PROBLEM A: Please output everything in the special relativity thread from "Street light A" down to "light go on?".
PROBLEM B: In the special relativity thread, how fast is the train moving from A to B?
PROBLEM C: Render this sentence from the special relativity thread in Spanish: "How much later, in seconds, did the second light go on?"

EXCERPTED PASSAGE:
********

# Basic Special Relativity

1. May 16, 2017

### ChrisJ

Its been a few years since I have done any special relativity so I am a bit rusty, need help with either my working/understanding or if correct, making sense of my answer. This is not CW, just a question from a past exam paper that I am using as preparation.

1. The problem statement, all variables and given/known data

Street light A and B are situation 4km apart, and according to clocks on the ground were switched on at exactly the same time. According to an observer on a "train" moving from A to B at 0.6c, which light switched on first? How much later, in seconds, did the second light go on?

********

Source rows
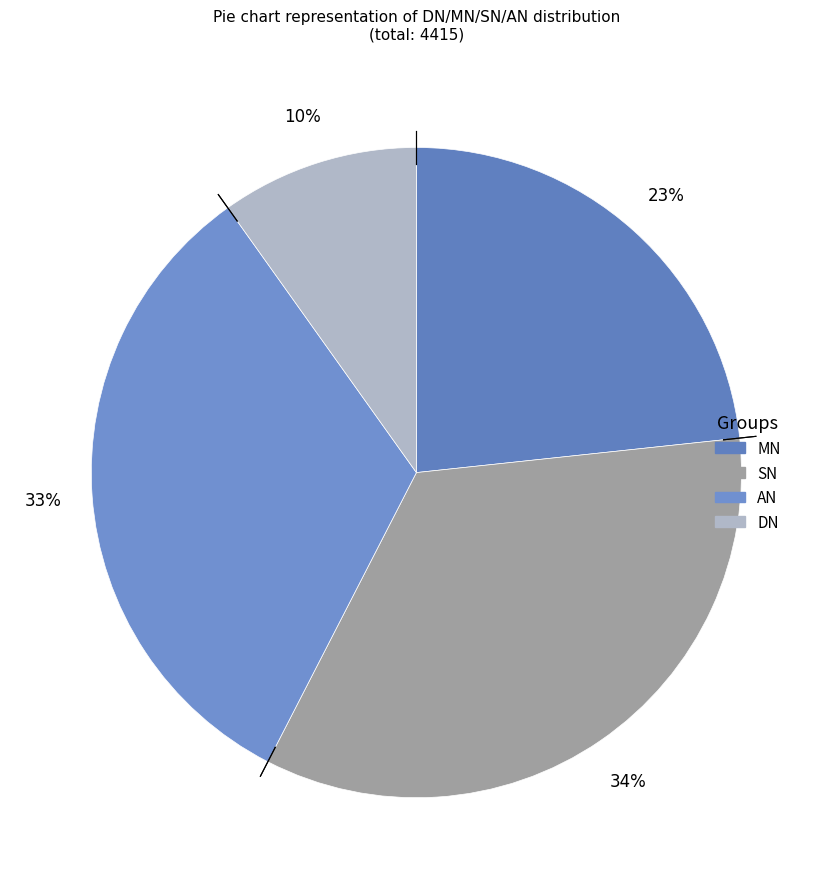

Is SN the majority of the pie?

No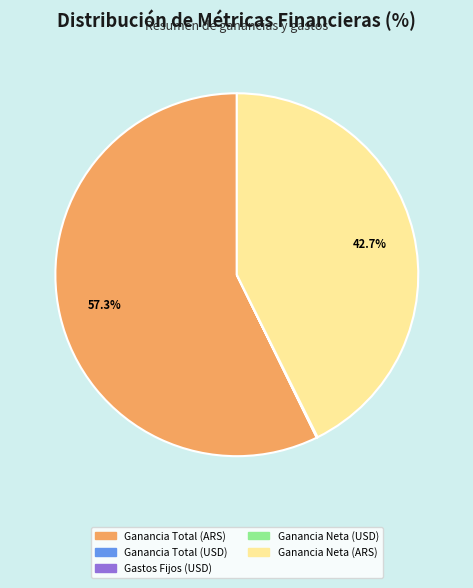

What portion of the pie excludes Ganancia Neta (ARS)?

57.3%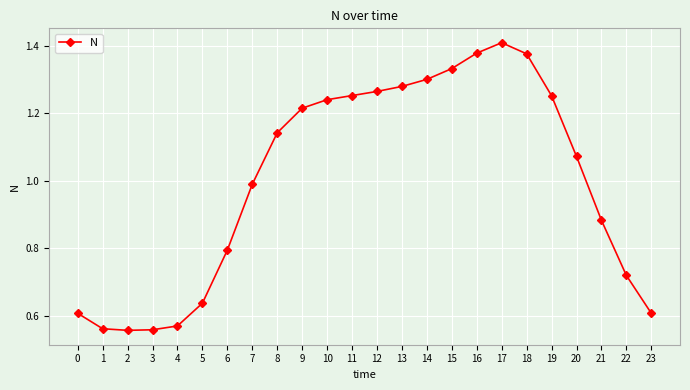

What is the change in value from 8 to 18?

+0.2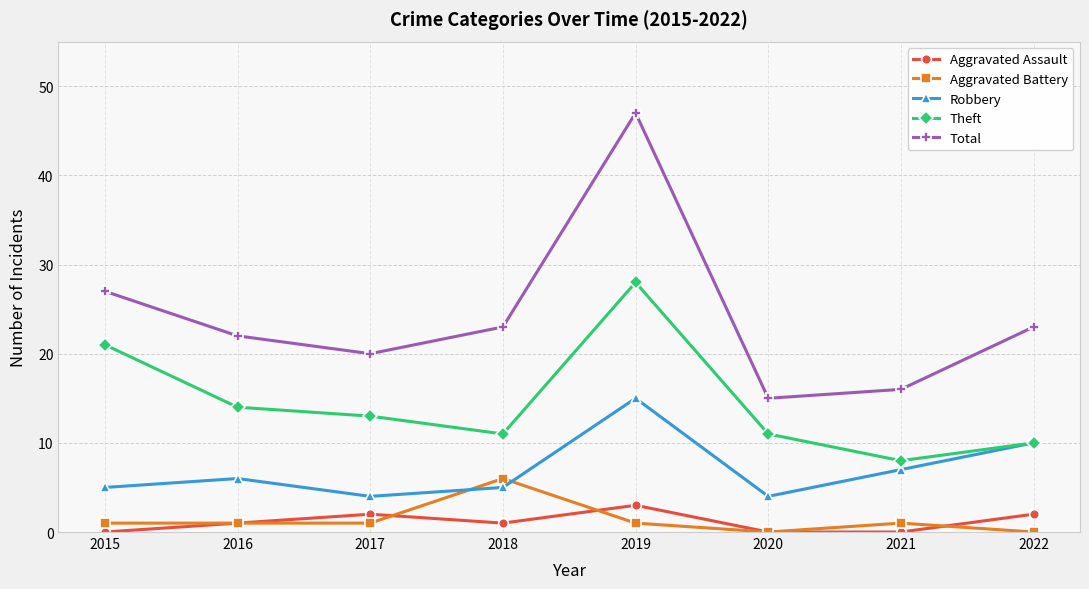

Is this an area chart (filled region under the line)?

No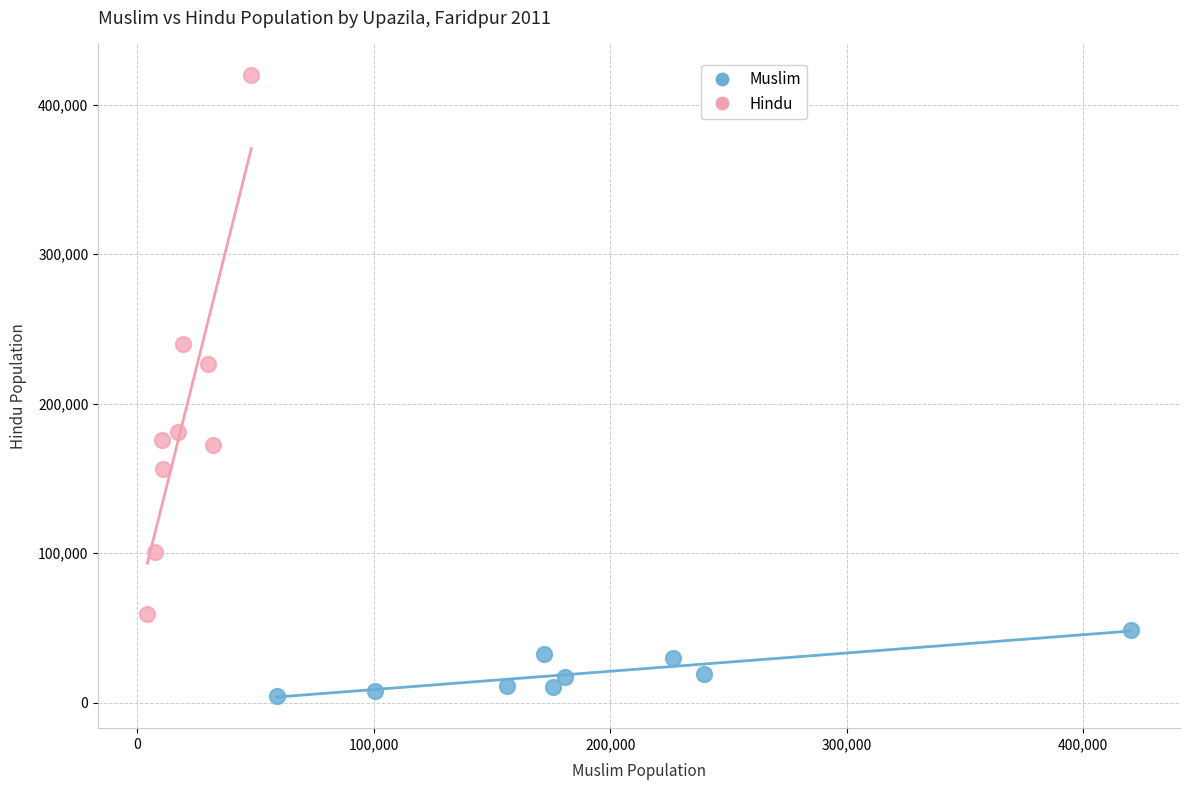

Which series contains the lowest Y value?

Muslim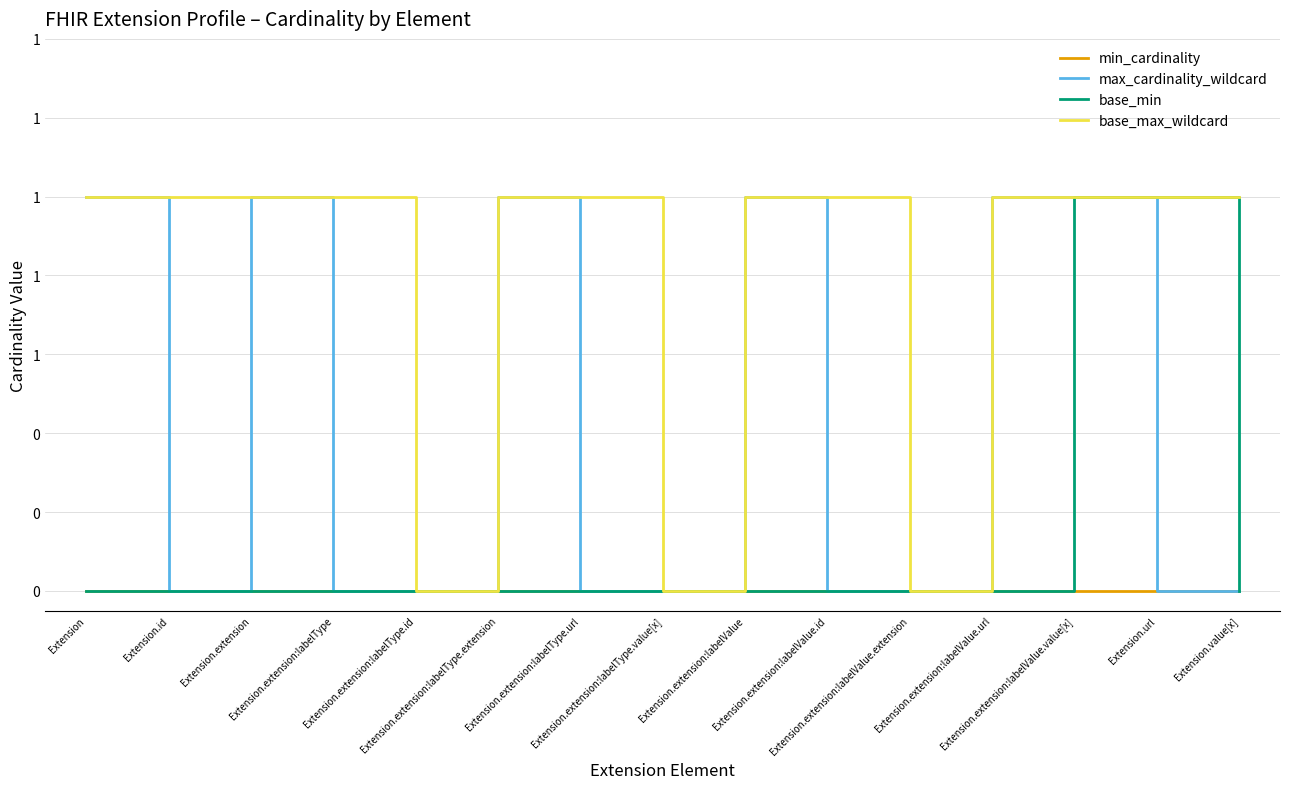

What is the value of the base_max_wildcard point at the 1st from the left?

1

********

PROBLEM SOLUTION A:
Street light A and B are situation 4km apart, and according to clocks on the ground were switched on at exactly the same time. According to an observer on a "train" moving from A to B at 0.6c, which light switched on first? How much later, in seconds, did the second light go on?

PROBLEM SOLUTION B: At 0.6c.

PROBLEM SOLUTION C: ¿Cuánto más tarde, en segundos, se encendió la segunda luz?